Friday, November 18, 2011
Very Short Twilight Letters
In honor of the premier of Breaking Dawn...
Dear Twilight fans,
Thank you for making us look sane and well-adjusted.
Dear Stephenie Meyer,
I'm sorry your fans are so obnoxious. Try using less glitter.
Sincerely, J.K. Rowling
Dear Twilight Fans,
Please realize that if you sparkle in the sun you are not a vampire, you are a unicorn.
Sincerely, Lestat de Lioncourt
Dear Twilight fan sitting behind me,
Stop yelling "Team Edward" every time Robert Pattinson comes on the screen, it's really getting old.
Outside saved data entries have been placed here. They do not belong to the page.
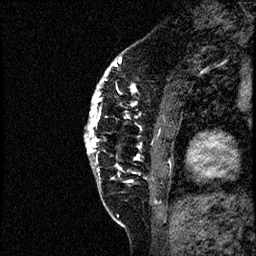
Breast MRI (dynamic contrast-enhanced), one sagittal slice; slice 14 of 60 in the series (ordered by position); dynamic contrast-enhanced study with each time point stored as its own series, time point 2 of 4 at this slice position (early post-contrast, ordered by acquisition time); 1.5 T; TE 4.2 ms, TR 17.6 ms; 2 mm slice thickness; 256 × 256 image matrix. Female patient, age 40 years. From the clinical record (not read from this slice): setting: breast cancer imaged before/during neoadjuvant chemotherapy; receptor status: HER2-positive.
Annotated regions visible in this slice (semi-automatically segmented with operator editing):
- analysis volume of interest (the breast-tissue region the enhancement analysis was run in; not a lesion): bounding box [x1, y1, x2, y2] px = [86, 56, 197, 205]
- tumour enhancement mask (voxels above the 100 % enhancement threshold inside the analysis volume of interest): [86, 56, 155, 202]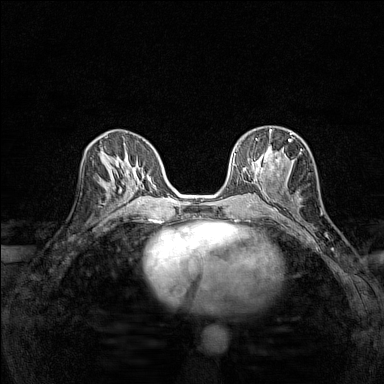
Breast MRI (dynamic contrast-enhanced), one axial slice. Dynamic contrast-enhanced series, time point 2 of 7 at this slice position (early post-contrast). 1.5 T. TE 1.8 ms, TR 5 ms. 1 mm slice thickness. 384 × 384 image matrix, field of view 280 × 280 mm. Female patient.
Outlined on this slice (semi-automatically segmented with operator editing):
- enhancing-tissue mask used for the functional tumour volume (all voxels passing the contrast-enhancement thresholds inside the analysis volume; usually the tumour): bounding box <255,129,292,178> (left, top, right, bottom; pixels)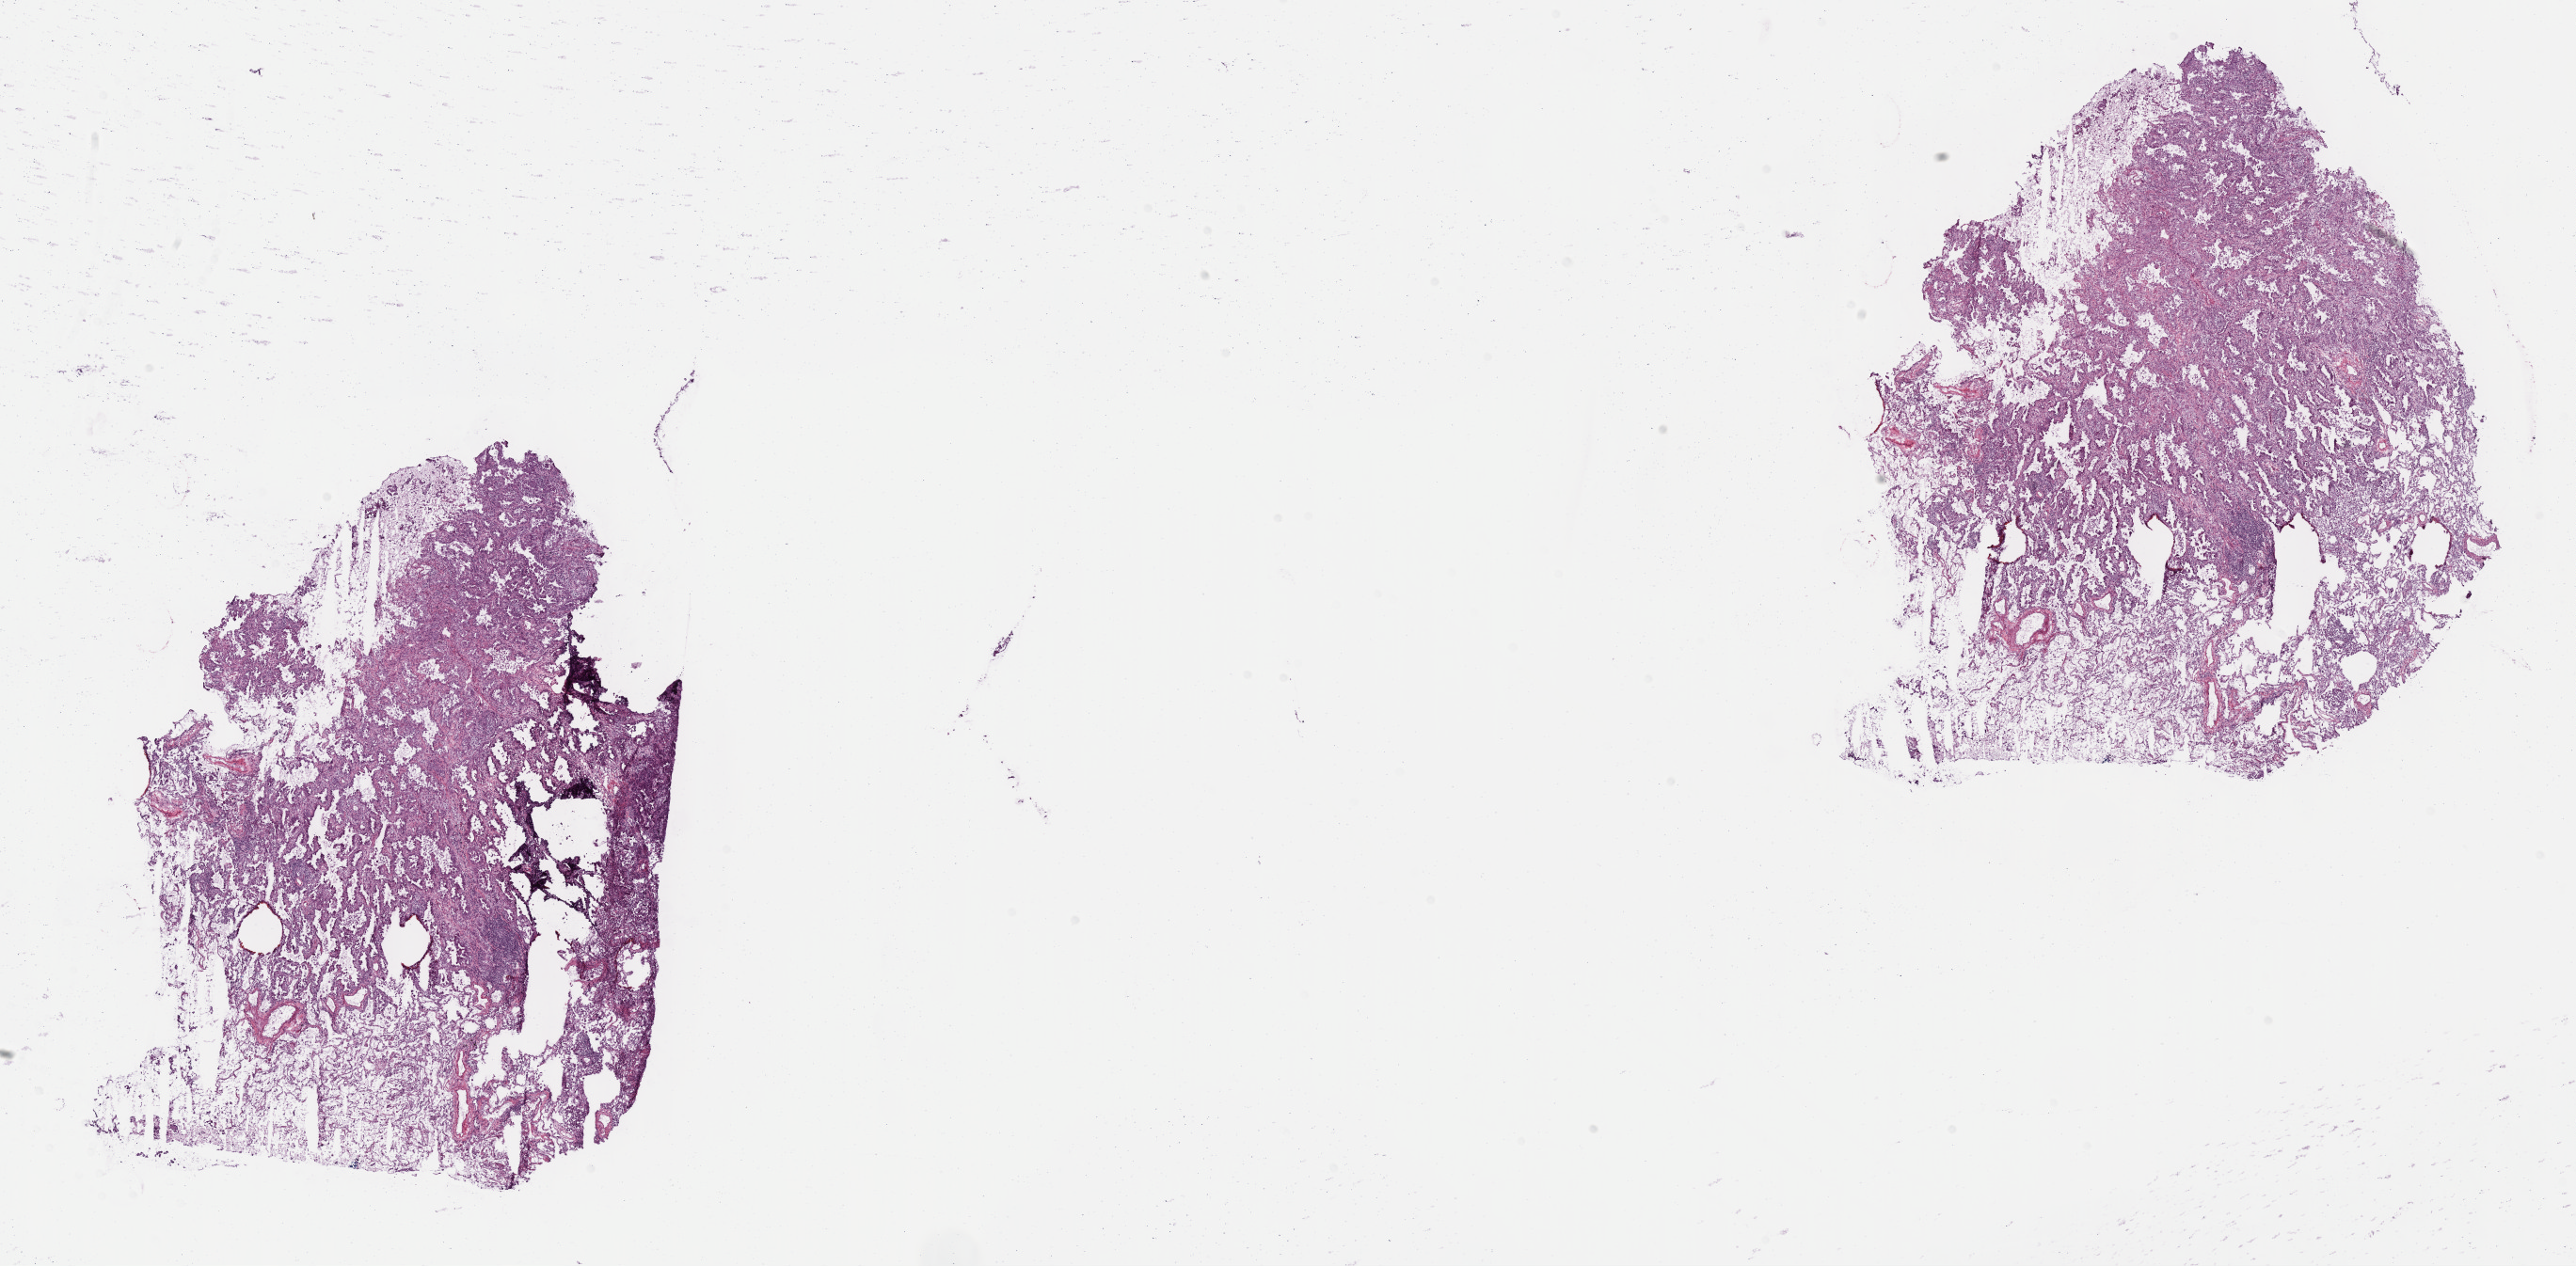
Whole-slide histology image, H&E, low-resolution overview of the scanned area, about 22.1 x 10.9 mm (acquisition: 40x scan). Frozen section. Lung, primary tumour sample. Male patient; age at initial diagnosis 72 years. Pathologist review of this section (percent, as recorded): tumour nuclei 70%, necrosis 3%.
• laterality: right
• AJCC pathologic stage: IA (7th edition)
• histologic diagnosis: Acinar cell carcinoma (upper lobe, lung)
• TNM: T1 N0 MX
Sincerely, Taylor Lautner.
This is why you were in Hufflepuff.
Sincerely, The Sorting Hat
You're doing it wrong.
Dear Wizard Community,
It has come to our attention that a Dark Wizard has made a Inferi of Cedric Diggory, now going by the name of Edward Cullen. He is known to be running around with an unregistered Animagus, Jacob Black. If you have any information about their whereabouts, contact the Ministry of Magic.
Sincerely, Minister for Magic.
Dear Edward Cullen,
You stay young forever and sneak into the rooms of young girls? How original.
Sincerely, Peter Pan.
Note: Making fun of it doesn't mean I'm not looking forward to seeing it. I'm only human.